* DIRECTIONS FOR THIS TASK: Produce an exact transcription of the listing below, omitting the pictures.

* DATASET RECORDS:
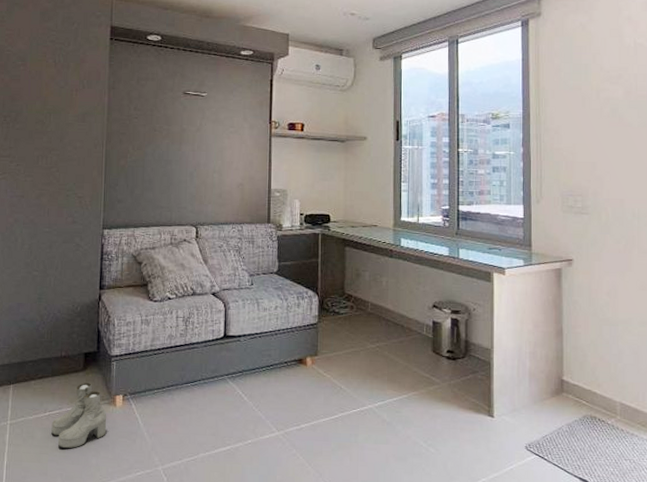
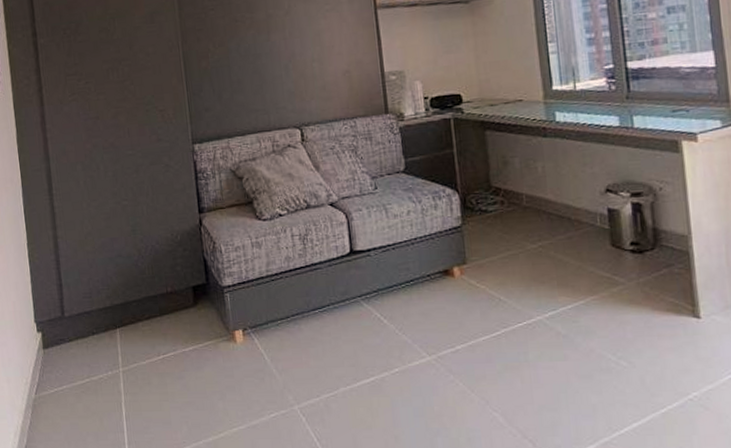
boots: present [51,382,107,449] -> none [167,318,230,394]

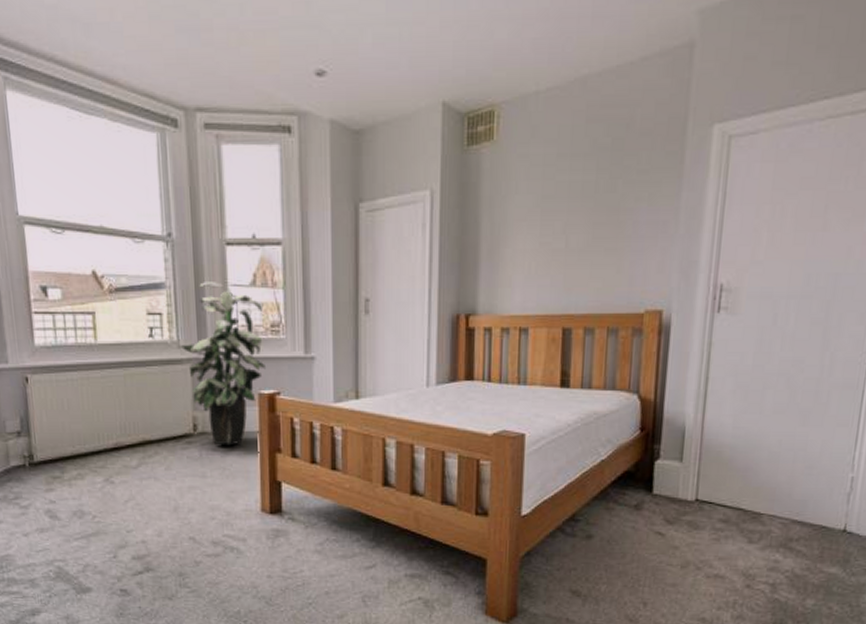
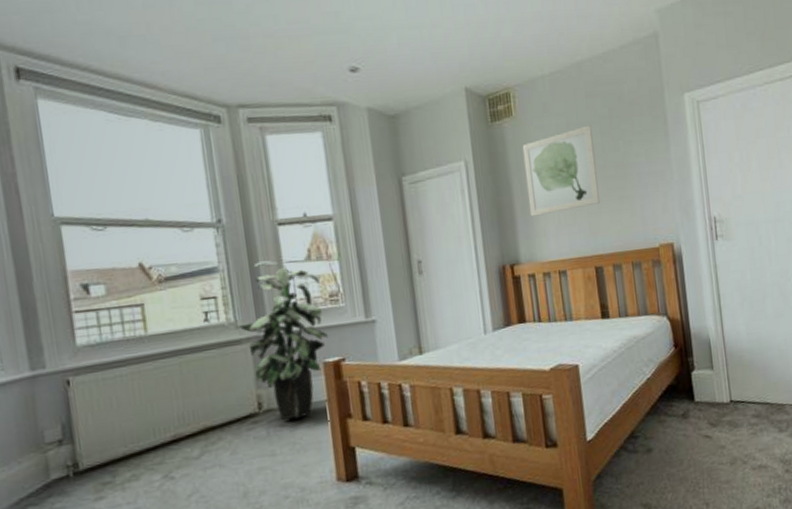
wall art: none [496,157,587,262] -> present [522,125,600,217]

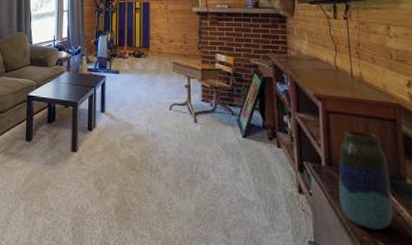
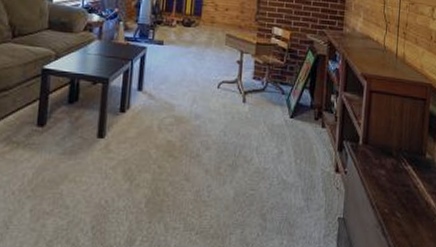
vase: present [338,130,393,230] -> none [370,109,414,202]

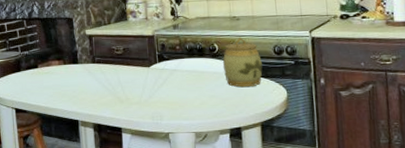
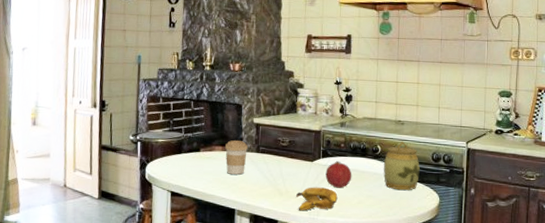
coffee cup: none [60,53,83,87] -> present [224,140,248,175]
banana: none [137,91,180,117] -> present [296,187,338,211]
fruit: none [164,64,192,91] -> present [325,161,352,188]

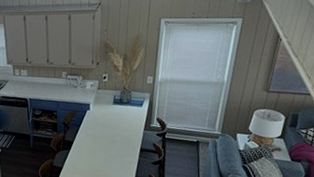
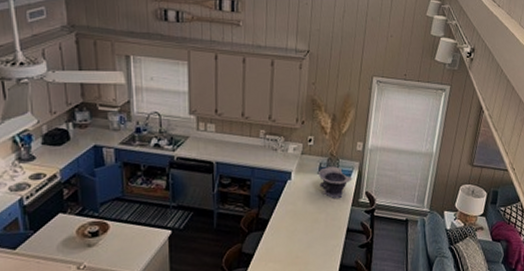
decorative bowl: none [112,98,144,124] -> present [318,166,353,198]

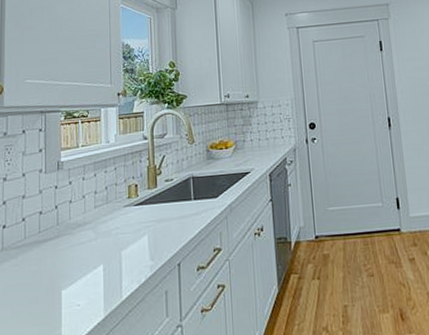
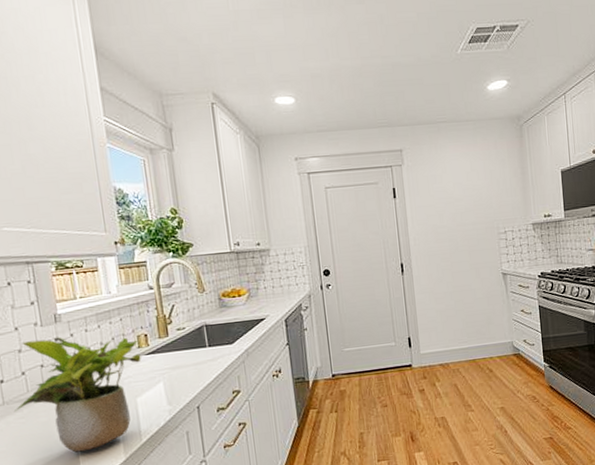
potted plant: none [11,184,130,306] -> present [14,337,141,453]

* OUTPUT BELOW:
boots: present [51,382,107,449] -> none [167,318,230,394]

wall art: none [496,157,587,262] -> present [522,125,600,217]

vase: present [338,130,393,230] -> none [370,109,414,202]

coffee cup: none [60,53,83,87] -> present [224,140,248,175]
banana: none [137,91,180,117] -> present [296,187,338,211]
fruit: none [164,64,192,91] -> present [325,161,352,188]

decorative bowl: none [112,98,144,124] -> present [318,166,353,198]

potted plant: none [11,184,130,306] -> present [14,337,141,453]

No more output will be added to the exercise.